小山田搔搔耳朵:“但是田中说如果有人想追他,他就马上跳下来。”
“田中到底想做什么啊?!”日比野愕然地说,“事到如今,爬上监视塔还有什么意义?而且是在这样乌漆抹黑的晚上。”
“所以我很伤脑筋啊。田中不断往上爬,这样下去的话,不知道会发生什么事。”
“总之,就连你这个警察也束手无策了吧?”
“是啊。”小山田爽快地承认。他原本就不是那种爱慕虚荣、逞强好胜的人吧。
围观民众也扯开了嗓子,大声呼喊田中。我心想,他们在期待什么呢?他们希望田中爬下来,还是摔下来呢?我摇摇头。至少从他们脸上的表情,看不出等着看别人发生不幸的恶意。别再胡乱猜测了,毕竟这里不是我住的城市。
小山田看着我。我总觉得他会当场骂我“你就是凶手”,因而保持了警戒。
“果然没错。”他说。
“什么果然没错?”
“我之前说过船的事吧?”
“嗯,”我点点头,“把海上漂流的木头误认成落难者搭的船吗?”
日比野正想插嘴问,小山田却不理他:“眼前的情况就跟那个一样,你不觉得吗?我们被困在这座岛上。”
“而且是从好几百年以前开始。”
“即使是下意识,这里的人还是会想知道外面的世界。”
“是啊。”
他接下来抛出的话对我造成了莫大的冲击。
“那个叫优午的稻草人会不会从一开始就不存在?说不定只是我们深信不疑罢了。”
“也就是说……”
“这只是群众心理。”他说道。
我太惊讶了,听到这句话差点晕倒,因为这可能就是真相。
关于UFO,我也曾经听过类似的说法。那么多人目击UFO,却没有发现任何实体的证据,然而集体的心理作用,使得人们认为真的“看得见”。
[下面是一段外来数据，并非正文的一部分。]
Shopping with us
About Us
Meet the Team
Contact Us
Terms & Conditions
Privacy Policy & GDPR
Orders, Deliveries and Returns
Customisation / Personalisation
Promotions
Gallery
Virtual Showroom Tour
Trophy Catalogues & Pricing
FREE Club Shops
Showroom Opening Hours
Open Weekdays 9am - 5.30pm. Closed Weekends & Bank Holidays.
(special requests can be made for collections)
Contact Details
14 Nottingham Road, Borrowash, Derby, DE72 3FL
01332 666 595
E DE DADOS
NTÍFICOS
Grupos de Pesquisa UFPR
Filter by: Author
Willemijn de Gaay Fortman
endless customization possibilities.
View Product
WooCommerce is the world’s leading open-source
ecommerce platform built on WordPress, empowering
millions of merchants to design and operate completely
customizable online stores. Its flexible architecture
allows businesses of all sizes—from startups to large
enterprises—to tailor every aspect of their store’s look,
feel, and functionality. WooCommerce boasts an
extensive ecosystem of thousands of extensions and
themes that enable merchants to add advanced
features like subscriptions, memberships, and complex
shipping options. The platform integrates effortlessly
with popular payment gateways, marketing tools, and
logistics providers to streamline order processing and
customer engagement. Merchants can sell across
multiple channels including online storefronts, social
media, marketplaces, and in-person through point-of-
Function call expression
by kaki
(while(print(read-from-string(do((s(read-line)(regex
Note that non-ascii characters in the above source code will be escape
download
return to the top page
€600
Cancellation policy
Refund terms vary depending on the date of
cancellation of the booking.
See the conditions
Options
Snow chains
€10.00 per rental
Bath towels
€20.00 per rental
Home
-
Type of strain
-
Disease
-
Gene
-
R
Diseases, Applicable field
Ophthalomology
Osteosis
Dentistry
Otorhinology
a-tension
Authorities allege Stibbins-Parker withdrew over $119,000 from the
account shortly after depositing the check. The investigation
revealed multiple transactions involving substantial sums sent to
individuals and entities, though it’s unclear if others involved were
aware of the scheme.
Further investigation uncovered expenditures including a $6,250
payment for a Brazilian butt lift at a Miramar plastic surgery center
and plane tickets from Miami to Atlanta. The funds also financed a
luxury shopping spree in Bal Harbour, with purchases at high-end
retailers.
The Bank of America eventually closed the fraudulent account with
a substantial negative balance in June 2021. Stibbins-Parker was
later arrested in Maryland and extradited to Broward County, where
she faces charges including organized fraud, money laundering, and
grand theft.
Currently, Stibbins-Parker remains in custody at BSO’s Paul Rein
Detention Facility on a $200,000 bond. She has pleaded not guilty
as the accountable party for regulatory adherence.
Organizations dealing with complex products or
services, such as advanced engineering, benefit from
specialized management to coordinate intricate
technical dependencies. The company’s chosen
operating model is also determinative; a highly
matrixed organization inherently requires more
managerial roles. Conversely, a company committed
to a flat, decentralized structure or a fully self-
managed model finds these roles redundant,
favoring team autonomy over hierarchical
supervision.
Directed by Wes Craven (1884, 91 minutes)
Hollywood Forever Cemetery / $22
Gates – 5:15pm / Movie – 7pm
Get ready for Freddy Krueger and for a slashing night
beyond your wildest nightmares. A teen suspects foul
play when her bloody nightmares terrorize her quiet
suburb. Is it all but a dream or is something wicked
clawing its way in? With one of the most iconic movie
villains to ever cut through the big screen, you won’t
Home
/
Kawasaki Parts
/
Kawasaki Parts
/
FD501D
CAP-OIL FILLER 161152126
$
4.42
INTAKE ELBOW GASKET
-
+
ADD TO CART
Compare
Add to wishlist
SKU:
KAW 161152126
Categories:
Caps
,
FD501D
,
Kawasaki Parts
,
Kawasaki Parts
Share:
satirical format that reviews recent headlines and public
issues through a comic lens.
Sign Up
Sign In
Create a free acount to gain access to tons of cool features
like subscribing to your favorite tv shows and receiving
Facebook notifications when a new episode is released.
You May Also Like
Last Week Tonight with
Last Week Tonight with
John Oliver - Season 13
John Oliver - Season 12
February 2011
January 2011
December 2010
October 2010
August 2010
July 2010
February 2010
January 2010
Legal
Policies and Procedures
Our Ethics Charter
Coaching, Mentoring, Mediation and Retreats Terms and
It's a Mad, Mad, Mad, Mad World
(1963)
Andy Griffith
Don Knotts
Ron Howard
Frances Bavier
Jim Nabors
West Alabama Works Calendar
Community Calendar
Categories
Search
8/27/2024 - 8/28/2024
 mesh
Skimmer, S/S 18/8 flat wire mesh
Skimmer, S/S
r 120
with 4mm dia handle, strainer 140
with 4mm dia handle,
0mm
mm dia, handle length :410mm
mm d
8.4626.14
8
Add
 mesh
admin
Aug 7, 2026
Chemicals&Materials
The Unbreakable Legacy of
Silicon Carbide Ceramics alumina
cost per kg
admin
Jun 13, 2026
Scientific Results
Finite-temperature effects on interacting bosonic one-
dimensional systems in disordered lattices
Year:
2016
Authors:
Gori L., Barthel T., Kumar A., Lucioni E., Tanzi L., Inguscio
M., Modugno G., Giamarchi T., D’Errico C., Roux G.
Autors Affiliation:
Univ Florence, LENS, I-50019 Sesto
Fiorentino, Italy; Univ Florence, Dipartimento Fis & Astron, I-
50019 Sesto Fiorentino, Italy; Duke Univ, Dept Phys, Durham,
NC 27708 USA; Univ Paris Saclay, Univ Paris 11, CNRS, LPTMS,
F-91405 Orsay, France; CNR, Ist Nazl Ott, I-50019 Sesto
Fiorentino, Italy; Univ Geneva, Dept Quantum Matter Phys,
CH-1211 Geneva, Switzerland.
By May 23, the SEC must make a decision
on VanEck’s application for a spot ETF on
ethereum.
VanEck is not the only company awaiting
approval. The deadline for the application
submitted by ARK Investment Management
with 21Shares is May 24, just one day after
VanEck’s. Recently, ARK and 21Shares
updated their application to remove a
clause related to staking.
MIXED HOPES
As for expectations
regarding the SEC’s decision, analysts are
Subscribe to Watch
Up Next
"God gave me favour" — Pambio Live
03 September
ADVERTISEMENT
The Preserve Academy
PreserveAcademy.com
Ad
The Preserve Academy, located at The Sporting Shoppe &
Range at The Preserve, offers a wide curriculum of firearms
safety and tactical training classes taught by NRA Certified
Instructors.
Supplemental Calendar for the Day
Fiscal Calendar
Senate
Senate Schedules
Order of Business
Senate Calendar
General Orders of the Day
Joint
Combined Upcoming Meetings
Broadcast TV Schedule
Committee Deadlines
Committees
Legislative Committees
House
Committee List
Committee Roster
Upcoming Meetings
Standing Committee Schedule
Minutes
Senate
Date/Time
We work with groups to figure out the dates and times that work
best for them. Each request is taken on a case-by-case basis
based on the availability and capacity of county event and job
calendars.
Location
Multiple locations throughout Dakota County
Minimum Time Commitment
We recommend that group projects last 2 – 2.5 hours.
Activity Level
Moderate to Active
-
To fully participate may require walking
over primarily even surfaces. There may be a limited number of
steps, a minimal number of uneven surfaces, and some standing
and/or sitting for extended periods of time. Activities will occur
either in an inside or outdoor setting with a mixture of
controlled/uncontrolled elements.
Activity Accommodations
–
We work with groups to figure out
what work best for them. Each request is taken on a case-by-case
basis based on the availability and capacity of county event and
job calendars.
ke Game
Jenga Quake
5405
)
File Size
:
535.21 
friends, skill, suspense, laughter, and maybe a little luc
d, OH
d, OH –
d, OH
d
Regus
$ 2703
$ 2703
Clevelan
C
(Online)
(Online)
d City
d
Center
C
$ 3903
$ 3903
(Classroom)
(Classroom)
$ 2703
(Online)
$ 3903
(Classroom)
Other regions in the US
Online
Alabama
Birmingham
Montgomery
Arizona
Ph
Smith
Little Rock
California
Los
小山田接着说:“稻草人会不会只是一根埋在田里的木头呢?”
岛上的居民将木头误认为稻草人,就像集体受到催眠一样,大家深信“稻草人会说话”。
因为大家渴望得知外来的资讯,所有人基于共通的欲望看到了相同的幻象。
这不是不可能。
那么,为什么那个幻象现在会消失呢?答案很简单,因为我来了,曾根川也来了,由于岛外的人进入了这个团体,共通的心理瓦解了。有没有这种可能?优午的头不是不见了,而是从一开始就不存在。“会说话的稻草人”只是单纯的心理现象。
不过,我心中也马上浮现出一个疑问,我自己不是也见过优午吗?
我再次看着小山田,他也一脸苦恼,不知道该相信书上的知识还是亲身的体验。
“你觉得怎样?”刑警说。
“我不知道。”我老实回答。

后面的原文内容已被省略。